[[ SOURCE DATA, beginning ]]

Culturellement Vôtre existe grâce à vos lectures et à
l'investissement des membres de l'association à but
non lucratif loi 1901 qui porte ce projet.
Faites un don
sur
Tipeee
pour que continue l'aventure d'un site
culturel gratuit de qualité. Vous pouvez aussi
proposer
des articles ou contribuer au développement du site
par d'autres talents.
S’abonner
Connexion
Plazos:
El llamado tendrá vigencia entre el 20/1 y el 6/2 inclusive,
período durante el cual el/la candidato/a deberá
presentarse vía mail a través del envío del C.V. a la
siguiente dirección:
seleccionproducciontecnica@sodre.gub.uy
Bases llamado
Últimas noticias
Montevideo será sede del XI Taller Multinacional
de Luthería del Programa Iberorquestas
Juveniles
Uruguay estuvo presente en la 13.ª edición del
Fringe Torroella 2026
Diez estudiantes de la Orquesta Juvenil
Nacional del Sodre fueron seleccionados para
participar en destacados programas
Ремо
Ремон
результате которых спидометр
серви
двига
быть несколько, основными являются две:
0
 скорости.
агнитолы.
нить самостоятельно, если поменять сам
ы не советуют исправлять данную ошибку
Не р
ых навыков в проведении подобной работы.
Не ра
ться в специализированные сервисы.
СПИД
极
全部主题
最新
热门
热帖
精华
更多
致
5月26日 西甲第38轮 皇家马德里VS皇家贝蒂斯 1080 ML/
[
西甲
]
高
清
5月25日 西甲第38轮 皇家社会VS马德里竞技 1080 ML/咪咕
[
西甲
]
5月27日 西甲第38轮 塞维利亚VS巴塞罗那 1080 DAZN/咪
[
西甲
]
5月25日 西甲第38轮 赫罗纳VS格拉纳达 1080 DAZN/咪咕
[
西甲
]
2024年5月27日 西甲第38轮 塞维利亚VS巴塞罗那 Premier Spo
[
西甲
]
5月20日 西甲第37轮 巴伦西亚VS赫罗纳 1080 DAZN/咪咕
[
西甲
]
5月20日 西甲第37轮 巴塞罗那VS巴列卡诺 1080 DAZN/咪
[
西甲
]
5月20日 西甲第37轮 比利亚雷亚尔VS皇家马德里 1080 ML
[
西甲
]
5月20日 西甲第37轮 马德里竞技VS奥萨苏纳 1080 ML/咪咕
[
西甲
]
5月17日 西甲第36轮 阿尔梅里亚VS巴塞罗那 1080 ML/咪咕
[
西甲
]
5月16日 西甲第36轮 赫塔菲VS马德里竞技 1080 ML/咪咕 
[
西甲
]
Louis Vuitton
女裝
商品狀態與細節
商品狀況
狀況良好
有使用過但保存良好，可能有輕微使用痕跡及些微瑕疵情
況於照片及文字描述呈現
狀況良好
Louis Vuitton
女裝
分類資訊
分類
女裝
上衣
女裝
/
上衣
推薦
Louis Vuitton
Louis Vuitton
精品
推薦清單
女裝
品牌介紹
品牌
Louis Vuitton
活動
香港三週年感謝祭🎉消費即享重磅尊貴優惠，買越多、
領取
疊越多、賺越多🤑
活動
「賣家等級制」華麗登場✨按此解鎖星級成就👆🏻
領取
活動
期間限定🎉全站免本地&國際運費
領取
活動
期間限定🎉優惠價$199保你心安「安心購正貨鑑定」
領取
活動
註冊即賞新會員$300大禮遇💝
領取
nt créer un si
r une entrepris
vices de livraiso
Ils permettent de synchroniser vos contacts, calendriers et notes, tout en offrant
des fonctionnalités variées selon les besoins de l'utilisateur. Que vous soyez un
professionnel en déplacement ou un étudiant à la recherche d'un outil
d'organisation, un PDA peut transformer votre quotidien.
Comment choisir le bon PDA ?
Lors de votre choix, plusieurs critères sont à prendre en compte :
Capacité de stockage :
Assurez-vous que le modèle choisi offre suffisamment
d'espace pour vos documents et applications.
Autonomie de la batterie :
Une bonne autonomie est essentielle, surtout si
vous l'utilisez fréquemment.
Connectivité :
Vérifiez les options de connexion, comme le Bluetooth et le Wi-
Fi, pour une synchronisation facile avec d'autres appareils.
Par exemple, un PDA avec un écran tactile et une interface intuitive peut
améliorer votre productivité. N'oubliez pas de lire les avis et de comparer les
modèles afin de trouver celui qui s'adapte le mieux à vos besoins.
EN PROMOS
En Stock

[[ SOURCE DATA, end ]]

**TASK PROMPT:**
Reproduce every line of the data above word for word, in its original order and with nothing omitted or altered.

**WRITTEN ANSWER:**
Culturellement Vôtre existe grâce à vos lectures et à
l'investissement des membres de l'association à but
non lucratif loi 1901 qui porte ce projet.
Faites un don
sur
Tipeee
pour que continue l'aventure d'un site
culturel gratuit de qualité. Vous pouvez aussi
proposer
des articles ou contribuer au développement du site
par d'autres talents.
S’abonner
Connexion
Plazos:
El llamado tendrá vigencia entre el 20/1 y el 6/2 inclusive,
período durante el cual el/la candidato/a deberá
presentarse vía mail a través del envío del C.V. a la
siguiente dirección:
seleccionproducciontecnica@sodre.gub.uy
Bases llamado
Últimas noticias
Montevideo será sede del XI Taller Multinacional
de Luthería del Programa Iberorquestas
Juveniles
Uruguay estuvo presente en la 13.ª edición del
Fringe Torroella 2026
Diez estudiantes de la Orquesta Juvenil
Nacional del Sodre fueron seleccionados para
participar en destacados programas
Ремо
Ремон
результате которых спидометр
серви
двига
быть несколько, основными являются две:
0
 скорости.
агнитолы.
нить самостоятельно, если поменять сам
ы не советуют исправлять данную ошибку
Не р
ых навыков в проведении подобной работы.
Не ра
ться в специализированные сервисы.
СПИД
极
全部主题
最新
热门
热帖
精华
更多
致
5月26日 西甲第38轮 皇家马德里VS皇家贝蒂斯 1080 ML/
[
西甲
]
高
清
5月25日 西甲第38轮 皇家社会VS马德里竞技 1080 ML/咪咕
[
西甲
]
5月27日 西甲第38轮 塞维利亚VS巴塞罗那 1080 DAZN/咪
[
西甲
]
5月25日 西甲第38轮 赫罗纳VS格拉纳达 1080 DAZN/咪咕
[
西甲
]
2024年5月27日 西甲第38轮 塞维利亚VS巴塞罗那 Premier Spo
[
西甲
]
5月20日 西甲第37轮 巴伦西亚VS赫罗纳 1080 DAZN/咪咕
[
西甲
]
5月20日 西甲第37轮 巴塞罗那VS巴列卡诺 1080 DAZN/咪
[
西甲
]
5月20日 西甲第37轮 比利亚雷亚尔VS皇家马德里 1080 ML
[
西甲
]
5月20日 西甲第37轮 马德里竞技VS奥萨苏纳 1080 ML/咪咕
[
西甲
]
5月17日 西甲第36轮 阿尔梅里亚VS巴塞罗那 1080 ML/咪咕
[
西甲
]
5月16日 西甲第36轮 赫塔菲VS马德里竞技 1080 ML/咪咕 
[
西甲
]
Louis Vuitton
女裝
商品狀態與細節
商品狀況
狀況良好
有使用過但保存良好，可能有輕微使用痕跡及些微瑕疵情
況於照片及文字描述呈現
狀況良好
Louis Vuitton
女裝
分類資訊
分類
女裝
上衣
女裝
/
上衣
推薦
Louis Vuitton
Louis Vuitton
精品
推薦清單
女裝
品牌介紹
品牌
Louis Vuitton
活動
香港三週年感謝祭🎉消費即享重磅尊貴優惠，買越多、
領取
疊越多、賺越多🤑
活動
「賣家等級制」華麗登場✨按此解鎖星級成就👆🏻
領取
活動
期間限定🎉全站免本地&國際運費
領取
活動
期間限定🎉優惠價$199保你心安「安心購正貨鑑定」
領取
活動
註冊即賞新會員$300大禮遇💝
領取
nt créer un si
r une entrepris
vices de livraiso
Ils permettent de synchroniser vos contacts, calendriers et notes, tout en offrant
des fonctionnalités variées selon les besoins de l'utilisateur. Que vous soyez un
professionnel en déplacement ou un étudiant à la recherche d'un outil
d'organisation, un PDA peut transformer votre quotidien.
Comment choisir le bon PDA ?
Lors de votre choix, plusieurs critères sont à prendre en compte :
Capacité de stockage :
Assurez-vous que le modèle choisi offre suffisamment
d'espace pour vos documents et applications.
Autonomie de la batterie :
Une bonne autonomie est essentielle, surtout si
vous l'utilisez fréquemment.
Connectivité :
Vérifiez les options de connexion, comme le Bluetooth et le Wi-
Fi, pour une synchronisation facile avec d'autres appareils.
Par exemple, un PDA avec un écran tactile et une interface intuitive peut
améliorer votre productivité. N'oubliez pas de lire les avis et de comparer les
modèles afin de trouver celui qui s'adapte le mieux à vos besoins.
EN PROMOS
En Stock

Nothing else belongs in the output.